▶ **PROBLEM REQUIREMENTS**
With both ends included, repeat exactly the lines of the entries below from the one containing "Document page, 2001x1125 pixels." down to the one containing "text_box [52, 333, 959, 830]", and no others.

[Stored data entries]
>>>
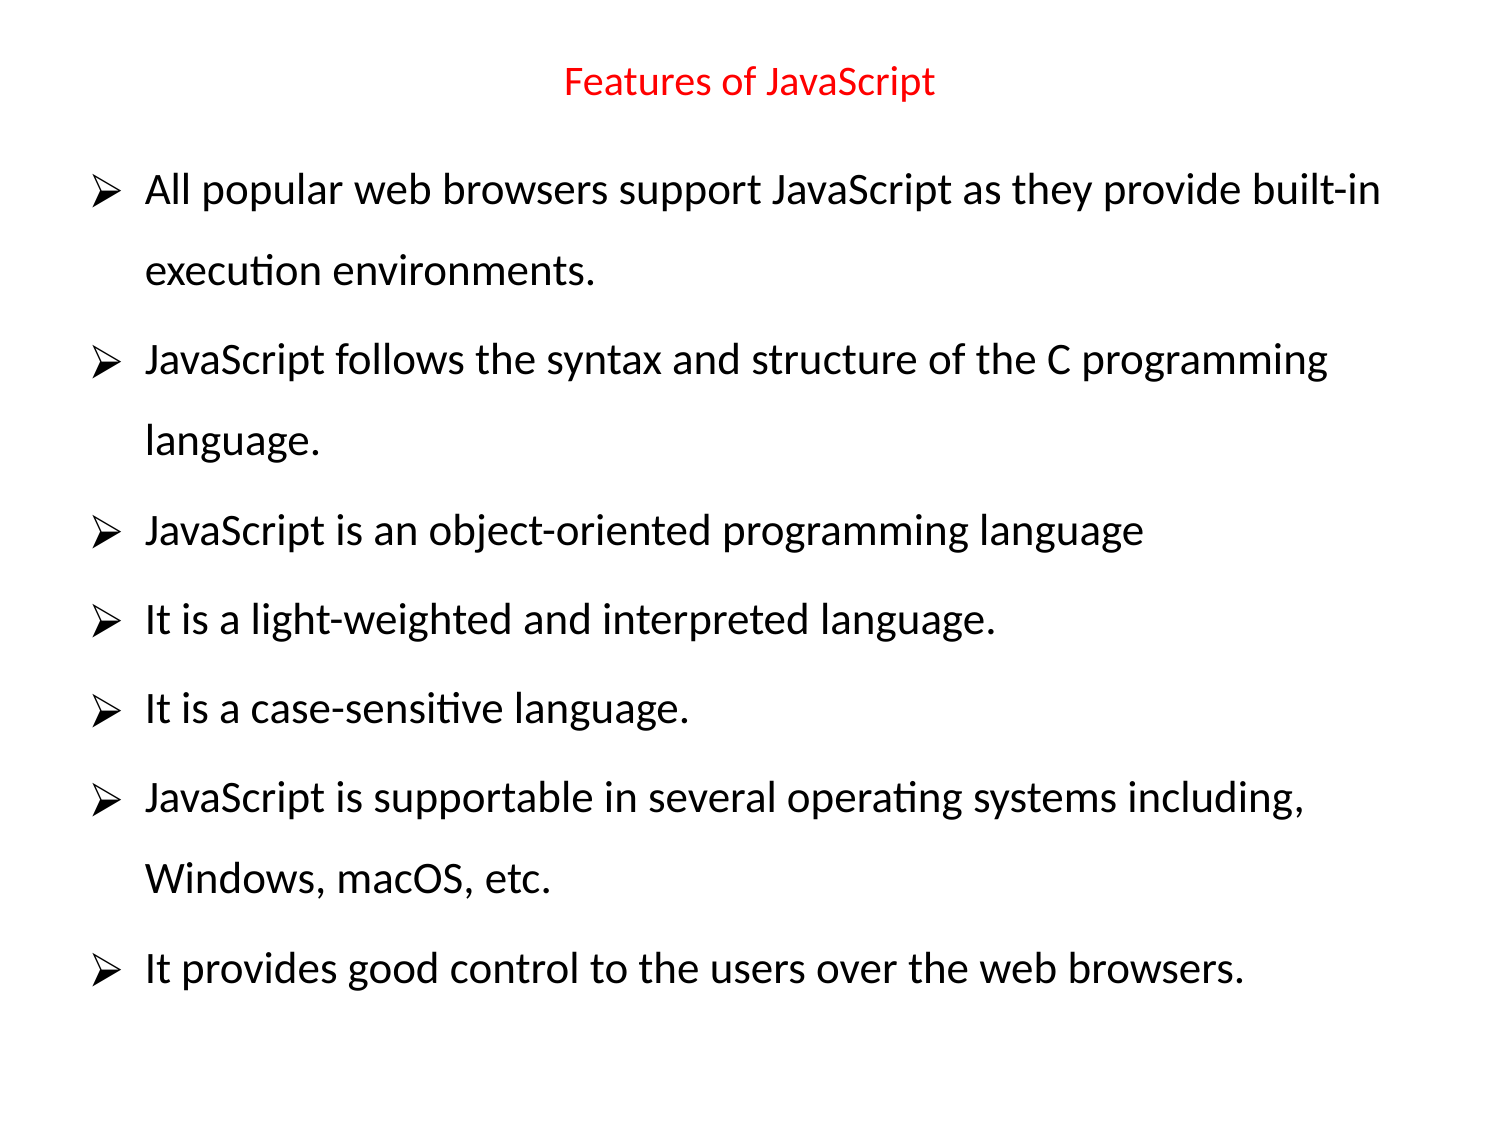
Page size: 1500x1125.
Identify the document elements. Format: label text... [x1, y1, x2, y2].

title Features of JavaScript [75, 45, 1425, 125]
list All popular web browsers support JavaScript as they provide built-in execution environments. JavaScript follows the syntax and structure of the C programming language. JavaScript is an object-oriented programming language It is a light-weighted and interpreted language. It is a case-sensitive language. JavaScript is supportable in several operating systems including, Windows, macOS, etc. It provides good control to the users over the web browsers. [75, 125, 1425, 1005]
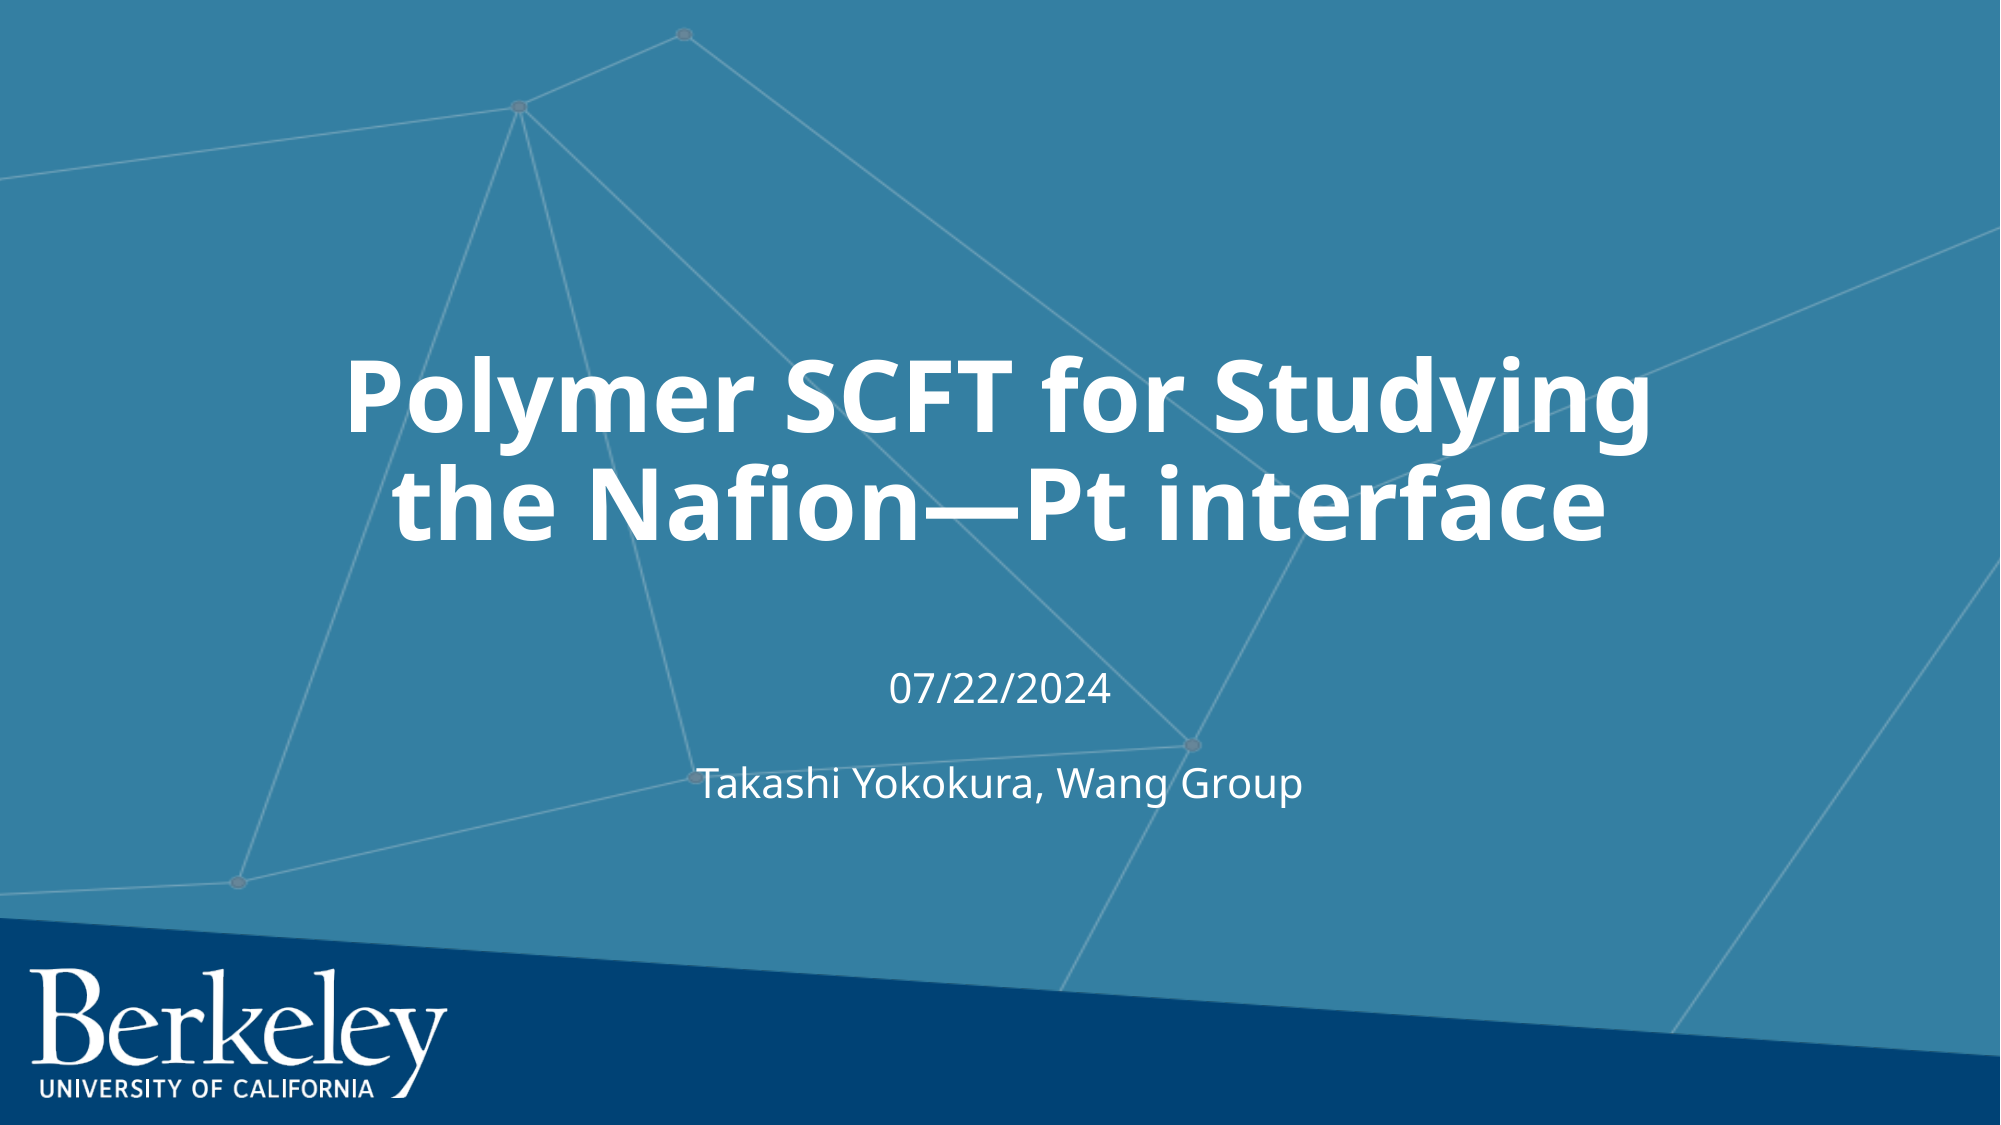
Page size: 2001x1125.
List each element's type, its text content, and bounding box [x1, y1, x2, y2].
<<<
>>>
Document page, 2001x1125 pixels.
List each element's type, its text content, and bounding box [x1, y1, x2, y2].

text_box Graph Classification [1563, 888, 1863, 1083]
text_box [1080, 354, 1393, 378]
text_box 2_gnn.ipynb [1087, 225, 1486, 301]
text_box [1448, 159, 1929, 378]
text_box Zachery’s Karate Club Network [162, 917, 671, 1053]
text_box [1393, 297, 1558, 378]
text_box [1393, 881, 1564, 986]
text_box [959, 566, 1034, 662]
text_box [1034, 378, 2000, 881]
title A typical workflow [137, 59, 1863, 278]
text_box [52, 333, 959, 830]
<<<
>>>
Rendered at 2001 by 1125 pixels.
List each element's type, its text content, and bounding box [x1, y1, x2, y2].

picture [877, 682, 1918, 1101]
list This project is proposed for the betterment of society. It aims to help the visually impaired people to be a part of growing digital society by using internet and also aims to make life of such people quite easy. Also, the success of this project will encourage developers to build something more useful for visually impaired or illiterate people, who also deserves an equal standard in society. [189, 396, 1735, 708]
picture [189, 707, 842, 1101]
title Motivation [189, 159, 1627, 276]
<<<
▶ **RESPONSE AREA**
Document page, 2001x1125 pixels.
List each element's type, its text content, and bounding box [x1, y1, x2, y2].

text_box Graph Classification [1563, 888, 1863, 1083]
text_box [1080, 354, 1393, 378]
text_box 2_gnn.ipynb [1087, 225, 1486, 301]
text_box [1448, 159, 1929, 378]
text_box Zachery’s Karate Club Network [162, 917, 671, 1053]
text_box [1393, 297, 1558, 378]
text_box [1393, 881, 1564, 986]
text_box [959, 566, 1034, 662]
text_box [1034, 378, 2000, 881]
title A typical workflow [137, 59, 1863, 278]
text_box [52, 333, 959, 830]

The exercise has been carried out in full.